Historical house in Virginia

Aetna Hill is a house in Midlothian, Virginia. It was built soon after 1791 by Thompson Blunt, who had just married Frances Morrisette, a granddaughter of Pierre Morrisette, one of the early Huguenot settlers. This original building consisted of "a 1 1/2 story Huguenot-style structure with a three-bay facade and twin front doors".

In 1831, Thompson Blunt retired to Powhatan County and left Aetna Hill and its lands to his daughter Moriah and her husband, Elijah Brummall. A large addition was made to the house around 1840, when a 2 1/2-story, side passage house adjoining the west side of the original house was completed. In 1928, the house was in the possession of a local preacher named Robert H. Winfree. How the house came into the possession of Rev. Winfree is unclear, but it might have been inherited by his wife, Maria P. Watlington Winfree. Maria was the daughter of John O. W. Watlington and Ann Maria Brummall, who was the daughter of Elijah and Moriah.

Winfree was the pastor of nearby Jerusalem Baptist Church (later renamed Winfree Memorial Baptist Church, in honor of him and his father David B. Winfree, Jerusalem's first pastor), where he preached for more than 30 years. The Midlothian and Chesterfield County historian, Bettie Woodson Weaver, also lived here with her mother, who was Robert H. Winfree's daughter, in her early years.

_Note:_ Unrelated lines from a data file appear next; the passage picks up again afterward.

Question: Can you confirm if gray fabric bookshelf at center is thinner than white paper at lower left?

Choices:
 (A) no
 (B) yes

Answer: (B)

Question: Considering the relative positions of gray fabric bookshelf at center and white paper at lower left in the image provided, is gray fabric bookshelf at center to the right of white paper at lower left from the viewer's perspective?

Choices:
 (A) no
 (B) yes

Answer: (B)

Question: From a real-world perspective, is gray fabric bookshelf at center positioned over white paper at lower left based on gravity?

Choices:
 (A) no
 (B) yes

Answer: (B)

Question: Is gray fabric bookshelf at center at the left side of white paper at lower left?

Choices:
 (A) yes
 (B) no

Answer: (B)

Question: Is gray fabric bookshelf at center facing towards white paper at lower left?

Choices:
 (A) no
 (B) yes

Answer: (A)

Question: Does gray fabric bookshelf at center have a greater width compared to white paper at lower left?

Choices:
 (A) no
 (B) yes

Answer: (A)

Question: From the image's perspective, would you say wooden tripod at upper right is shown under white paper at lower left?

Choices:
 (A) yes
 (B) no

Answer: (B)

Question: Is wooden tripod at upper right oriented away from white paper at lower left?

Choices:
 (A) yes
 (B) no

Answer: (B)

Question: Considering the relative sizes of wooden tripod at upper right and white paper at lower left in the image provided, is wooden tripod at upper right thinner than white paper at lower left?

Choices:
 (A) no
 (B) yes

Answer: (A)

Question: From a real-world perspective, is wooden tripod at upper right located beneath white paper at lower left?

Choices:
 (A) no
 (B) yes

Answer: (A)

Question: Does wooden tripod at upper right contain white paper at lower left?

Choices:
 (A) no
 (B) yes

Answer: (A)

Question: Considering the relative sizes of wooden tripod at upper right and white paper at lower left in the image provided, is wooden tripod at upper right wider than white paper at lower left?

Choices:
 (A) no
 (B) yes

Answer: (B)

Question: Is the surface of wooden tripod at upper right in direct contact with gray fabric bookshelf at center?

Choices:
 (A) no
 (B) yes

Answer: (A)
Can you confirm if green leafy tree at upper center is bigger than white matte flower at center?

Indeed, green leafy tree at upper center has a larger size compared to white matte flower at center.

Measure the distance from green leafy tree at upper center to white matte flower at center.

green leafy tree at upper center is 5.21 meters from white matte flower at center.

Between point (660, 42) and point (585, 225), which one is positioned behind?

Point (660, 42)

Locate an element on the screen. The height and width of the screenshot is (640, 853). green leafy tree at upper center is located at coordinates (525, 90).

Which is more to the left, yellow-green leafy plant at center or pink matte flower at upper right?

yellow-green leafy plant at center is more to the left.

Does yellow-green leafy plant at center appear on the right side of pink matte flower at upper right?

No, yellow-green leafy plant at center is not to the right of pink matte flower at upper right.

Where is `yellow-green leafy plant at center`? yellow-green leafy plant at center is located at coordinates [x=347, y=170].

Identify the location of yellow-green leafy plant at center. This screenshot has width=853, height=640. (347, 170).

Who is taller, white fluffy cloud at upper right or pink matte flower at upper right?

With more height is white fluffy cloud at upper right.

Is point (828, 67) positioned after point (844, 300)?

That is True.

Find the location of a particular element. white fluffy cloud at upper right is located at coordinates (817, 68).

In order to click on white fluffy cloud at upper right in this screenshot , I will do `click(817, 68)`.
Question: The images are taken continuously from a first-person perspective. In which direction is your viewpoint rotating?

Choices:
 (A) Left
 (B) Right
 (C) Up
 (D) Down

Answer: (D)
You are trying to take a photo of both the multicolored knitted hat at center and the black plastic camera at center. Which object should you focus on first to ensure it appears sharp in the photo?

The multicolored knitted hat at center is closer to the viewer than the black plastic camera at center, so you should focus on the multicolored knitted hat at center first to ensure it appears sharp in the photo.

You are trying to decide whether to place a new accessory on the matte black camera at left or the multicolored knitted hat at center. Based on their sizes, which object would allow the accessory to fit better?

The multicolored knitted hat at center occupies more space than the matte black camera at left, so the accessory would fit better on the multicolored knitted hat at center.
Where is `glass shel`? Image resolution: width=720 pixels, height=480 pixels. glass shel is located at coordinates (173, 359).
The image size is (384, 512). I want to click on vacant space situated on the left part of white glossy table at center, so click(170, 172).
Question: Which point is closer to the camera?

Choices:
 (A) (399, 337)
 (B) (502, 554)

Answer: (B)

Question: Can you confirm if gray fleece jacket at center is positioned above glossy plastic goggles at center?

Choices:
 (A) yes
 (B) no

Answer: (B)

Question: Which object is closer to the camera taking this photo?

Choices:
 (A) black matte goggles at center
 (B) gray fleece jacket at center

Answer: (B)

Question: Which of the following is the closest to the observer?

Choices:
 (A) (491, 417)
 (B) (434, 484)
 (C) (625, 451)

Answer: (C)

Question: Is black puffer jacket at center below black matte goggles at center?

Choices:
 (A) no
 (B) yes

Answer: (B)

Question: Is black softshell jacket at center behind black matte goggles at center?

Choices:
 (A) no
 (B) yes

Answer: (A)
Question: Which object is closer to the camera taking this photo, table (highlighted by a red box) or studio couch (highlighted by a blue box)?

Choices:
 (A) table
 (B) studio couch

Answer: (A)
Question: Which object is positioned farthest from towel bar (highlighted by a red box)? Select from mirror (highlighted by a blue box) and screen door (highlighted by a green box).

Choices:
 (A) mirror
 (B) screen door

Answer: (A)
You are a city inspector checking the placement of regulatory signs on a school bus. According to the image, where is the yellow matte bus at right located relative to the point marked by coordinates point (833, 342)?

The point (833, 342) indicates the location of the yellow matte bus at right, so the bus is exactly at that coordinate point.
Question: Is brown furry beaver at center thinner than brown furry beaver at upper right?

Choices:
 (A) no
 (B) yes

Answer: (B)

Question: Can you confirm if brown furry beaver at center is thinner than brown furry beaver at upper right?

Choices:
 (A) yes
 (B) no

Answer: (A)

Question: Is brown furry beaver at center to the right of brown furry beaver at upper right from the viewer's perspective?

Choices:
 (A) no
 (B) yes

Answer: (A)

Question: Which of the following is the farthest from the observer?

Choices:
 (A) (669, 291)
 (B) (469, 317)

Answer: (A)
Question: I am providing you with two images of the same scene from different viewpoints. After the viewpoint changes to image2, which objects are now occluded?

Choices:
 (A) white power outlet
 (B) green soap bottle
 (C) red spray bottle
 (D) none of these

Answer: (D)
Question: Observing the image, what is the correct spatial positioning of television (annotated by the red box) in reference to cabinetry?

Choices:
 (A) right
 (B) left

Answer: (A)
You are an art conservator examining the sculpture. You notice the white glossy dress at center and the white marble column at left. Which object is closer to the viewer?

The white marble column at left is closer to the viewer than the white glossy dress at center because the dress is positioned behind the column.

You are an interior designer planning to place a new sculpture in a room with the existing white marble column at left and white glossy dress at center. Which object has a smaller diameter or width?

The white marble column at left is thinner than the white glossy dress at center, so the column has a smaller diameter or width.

After going to college and marrying Albert Weaver, Bettie returned to Aetna Hill after World War II and started renovated the building over the next three years, adding heating, electricity, and indoor plumbing to the 150-year-old house. The facade of the original 1791 house was altered when one of the front doors was taken off and replaced with a wide double window. Weaver lived at the house until very shortly before her death, writing and publishing 11 books and countless articles.

In the present day, Aetna Hill is largely untouched and the main house appears as it did in the 1840s, with slight alterations. Its lands are one of the largest sections of still standing forests in central Midlothian.